= How Bad Is Your Spotify? =

Internet bot

How Bad Is Your Spotify?, also known as How Bad Is Your Streaming Music? and Judge my Spotify, is an internet bot created by Matt Daniels of digital publication The Pudding that will roast users based on the contents of their Spotify library. It also supports Apple Music.

==Usage==
Once the user enters their Spotify login credentials, the bot will analyze the contents of the user's Spotify library and return various stats, including a percentage-based indicator of how "basic" their taste in music is.
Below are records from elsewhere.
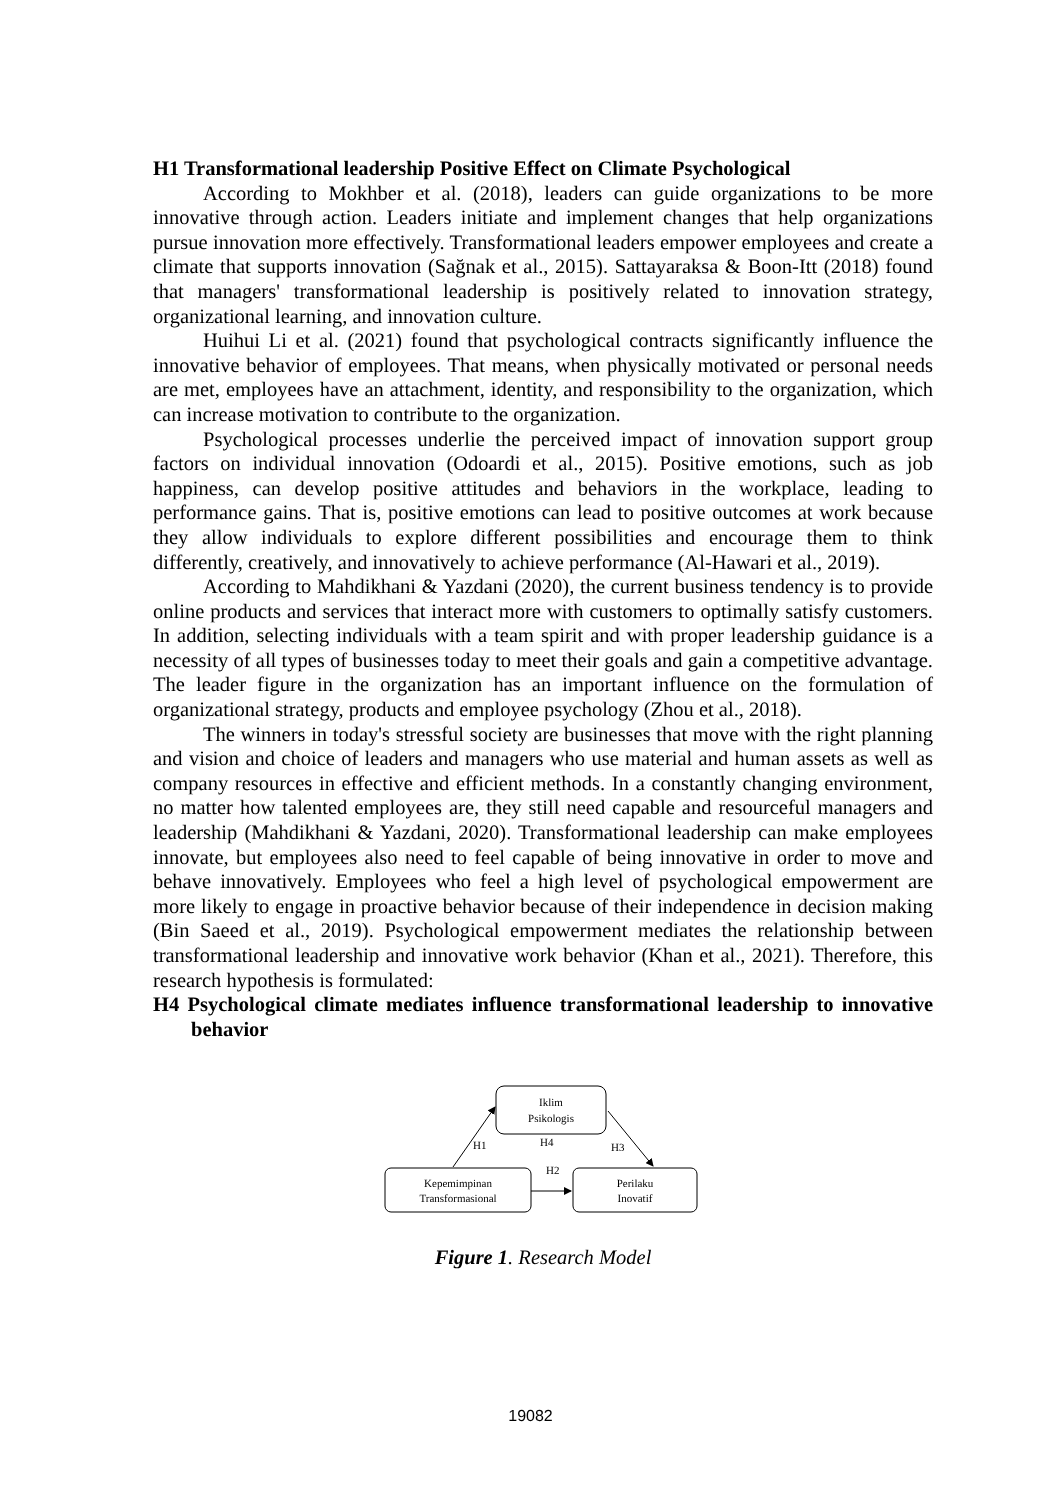H1 Transformational leadership Positive Effect on Climate Psychological
According to Mokhber et al. (2018), leaders can guide organizations to be more innovative through action. Leaders initiate and implement changes that help organizations pursue innovation more effectively. Transformational leaders empower employees and create a climate that supports innovation (Sağnak et al., 2015). Sattayaraksa & Boon-Itt (2018) found that managers' transformational leadership is positively related to innovation strategy, organizational learning, and innovation culture.
Huihui Li et al. (2021) found that psychological contracts significantly influence the innovative behavior of employees. That means, when physically motivated or personal needs are met, employees have an attachment, identity, and responsibility to the organization, which can increase motivation to contribute to the organization.
Psychological processes underlie the perceived impact of innovation support group factors on individual innovation (Odoardi et al., 2015). Positive emotions, such as job happiness, can develop positive attitudes and behaviors in the workplace, leading to performance gains. That is, positive emotions can lead to positive outcomes at work because they allow individuals to explore different possibilities and encourage them to think differently, creatively, and innovatively to achieve performance (Al-Hawari et al., 2019).
According to Mahdikhani & Yazdani (2020), the current business tendency is to provide online products and services that interact more with customers to optimally satisfy customers. In addition, selecting individuals with a team spirit and with proper leadership guidance is a necessity of all types of businesses today to meet their goals and gain a competitive advantage. The leader figure in the organization has an important influence on the formulation of organizational strategy, products and employee psychology (Zhou et al., 2018).
The winners in today's stressful society are businesses that move with the right planning and vision and choice of leaders and managers who use material and human assets as well as company resources in effective and efficient methods. In a constantly changing environment, no matter how talented employees are, they still need capable and resourceful managers and leadership (Mahdikhani & Yazdani, 2020). Transformational leadership can make employees innovate, but employees also need to feel capable of being innovative in order to move and behave innovatively. Employees who feel a high level of psychological empowerment are more likely to engage in proactive behavior because of their independence in decision making (Bin Saeed et al., 2019). Psychological empowerment mediates the relationship between transformational leadership and innovative work behavior (Khan et al., 2021). Therefore, this research hypothesis is formulated:
H4 Psychological climate mediates influence transformational leadership to innovative behavior
Iklim
Psikologis
Kepemimpinan
Transformasional
Perilaku
Inovatif
H1
H4
H3
H2
Figure 1. Research Model
19082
It then proceeds to humorously roast the contents of the user's library. For example, in his writeup for Engadget, Kris Holt mentions that when a "nameless" employee at the publication used it, the bot responded that his taste in music was "your Spotify was 'please-read-my-manuscript-60-dollar-white-tshirt-local-talk-radio-bumper-sticker-bitch' bad."

==Reception==
How Bad is Your Spotify? went viral in 2020 with users posting their results to social media platforms such as Twitter. Due to an influx of users, the creator of the app, Matt Daniels, has reported frequent crashes. It is a third party app that is integrated with an API key to get data from a user's Spotify account.

An article in The Verge described the internet bot as being "for people who find Spotify Wrapped too chipper".